Document text START
Humans impact wildlife in many indirect and direct ways, and these effects can be both positive and negative. Given the recent extent and rate of human expansion across the globe, many are concerned about the range and severity of harmful anthropogenic effects, including pollution, habitat alteration, and climate change1. And despite the fact that some human activities may have apparent benefits to either humans or wildlife (e.g. nesting structures for breeding, habitat management, environmental education)2, in some cases they carry hidden costs, which may outweigh the benefits.

Supplemental feeding of wildlife may be one such activity3,4. Human resource subsidies in gardens and yards provide animals with abundant, predictable foods5 and deepen the wildlife knowledge and appreciation of many residents who feed them6. However, these food supplies (and the animal aggregations they attract) may also elevate predation risk7,8 (including by feral/pet cats in urban areas9) or alter nutritional/energy balance10. Disease susceptibility is also touted as a putative elevated risk of animal feeding3,11, although the mechanism(s) by which this may occur are uncertain12. Horizontal disease transmission may increase if feeding stations elevate population density and/or individual-to-individual contact rates13. Alternatively, feeders may serve as fomites14 (i.e. surfaces/materials that can be contaminated by infection). Animals can leave disease-contaminated materials (e.g. blood, feces, eye discharge) on feeder surfaces that, if not cleaned, can foster and exacerbate transmission of blood-borne pathogens, endoparasites, and other microbes.
Document text END
Given entries START
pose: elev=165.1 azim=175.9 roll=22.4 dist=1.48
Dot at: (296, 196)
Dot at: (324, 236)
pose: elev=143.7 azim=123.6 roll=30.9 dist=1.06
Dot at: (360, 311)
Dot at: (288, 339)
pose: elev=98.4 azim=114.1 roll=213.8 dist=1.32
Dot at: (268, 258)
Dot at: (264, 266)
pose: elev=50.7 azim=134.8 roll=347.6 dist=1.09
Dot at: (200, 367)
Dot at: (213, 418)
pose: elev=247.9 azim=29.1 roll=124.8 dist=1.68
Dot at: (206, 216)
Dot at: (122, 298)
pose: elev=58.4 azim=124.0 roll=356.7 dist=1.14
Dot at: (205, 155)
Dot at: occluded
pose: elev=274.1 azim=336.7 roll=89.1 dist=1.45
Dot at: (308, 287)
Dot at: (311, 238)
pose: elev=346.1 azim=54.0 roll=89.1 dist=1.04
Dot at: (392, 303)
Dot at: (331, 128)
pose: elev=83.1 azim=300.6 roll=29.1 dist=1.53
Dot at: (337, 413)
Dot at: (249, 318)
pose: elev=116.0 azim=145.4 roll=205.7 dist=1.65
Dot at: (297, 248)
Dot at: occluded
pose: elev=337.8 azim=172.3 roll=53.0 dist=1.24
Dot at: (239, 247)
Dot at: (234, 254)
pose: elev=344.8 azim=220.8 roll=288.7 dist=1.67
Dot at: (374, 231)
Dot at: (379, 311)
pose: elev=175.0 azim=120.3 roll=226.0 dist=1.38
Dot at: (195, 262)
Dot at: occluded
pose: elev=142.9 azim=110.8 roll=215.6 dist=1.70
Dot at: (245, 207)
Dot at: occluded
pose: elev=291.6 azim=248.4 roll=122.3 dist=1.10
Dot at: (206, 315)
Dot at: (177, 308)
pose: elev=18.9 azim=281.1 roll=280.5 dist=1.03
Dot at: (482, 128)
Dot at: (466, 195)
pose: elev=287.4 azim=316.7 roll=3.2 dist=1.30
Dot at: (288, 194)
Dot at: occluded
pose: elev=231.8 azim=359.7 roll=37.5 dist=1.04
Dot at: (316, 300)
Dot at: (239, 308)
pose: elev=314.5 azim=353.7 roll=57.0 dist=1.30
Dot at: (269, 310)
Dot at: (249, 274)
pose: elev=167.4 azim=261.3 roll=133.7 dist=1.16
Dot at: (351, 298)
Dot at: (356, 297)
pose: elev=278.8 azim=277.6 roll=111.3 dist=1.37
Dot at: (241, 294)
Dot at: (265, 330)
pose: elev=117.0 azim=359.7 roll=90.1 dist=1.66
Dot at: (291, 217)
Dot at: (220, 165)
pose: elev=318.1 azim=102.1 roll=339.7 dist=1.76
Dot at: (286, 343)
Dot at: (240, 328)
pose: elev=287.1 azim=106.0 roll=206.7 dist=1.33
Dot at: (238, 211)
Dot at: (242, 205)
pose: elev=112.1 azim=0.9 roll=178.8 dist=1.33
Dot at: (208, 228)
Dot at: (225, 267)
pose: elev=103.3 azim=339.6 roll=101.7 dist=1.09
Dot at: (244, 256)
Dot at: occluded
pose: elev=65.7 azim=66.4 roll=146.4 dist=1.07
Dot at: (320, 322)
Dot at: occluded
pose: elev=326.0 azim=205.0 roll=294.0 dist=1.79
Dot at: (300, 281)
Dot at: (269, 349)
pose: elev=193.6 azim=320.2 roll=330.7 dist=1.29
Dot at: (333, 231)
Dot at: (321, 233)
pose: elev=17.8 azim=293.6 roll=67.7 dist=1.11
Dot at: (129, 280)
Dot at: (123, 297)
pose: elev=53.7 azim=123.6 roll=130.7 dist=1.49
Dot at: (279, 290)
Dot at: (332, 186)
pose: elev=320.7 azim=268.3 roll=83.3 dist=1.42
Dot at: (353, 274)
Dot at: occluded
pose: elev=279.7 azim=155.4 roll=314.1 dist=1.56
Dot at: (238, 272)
Given entries END
Complete the following:
**a)** According to the passage on human impacts on wildlife, what are fomites?
**b)** Print the part of the passage on human impacts on wildlife starting with "Humans impact wildlife" and going on through "outweigh the benefits.".

Problem solutions:
**a)** Surfaces or materials that can be contaminated by infection.

**b)**
Humans impact wildlife in many indirect and direct ways, and these effects can be both positive and negative. Given the recent extent and rate of human expansion across the globe, many are concerned about the range and severity of harmful anthropogenic effects, including pollution, habitat alteration, and climate change1. And despite the fact that some human activities may have apparent benefits to either humans or wildlife (e.g. nesting structures for breeding, habitat management, environmental education)2, in some cases they carry hidden costs, which may outweigh the benefits.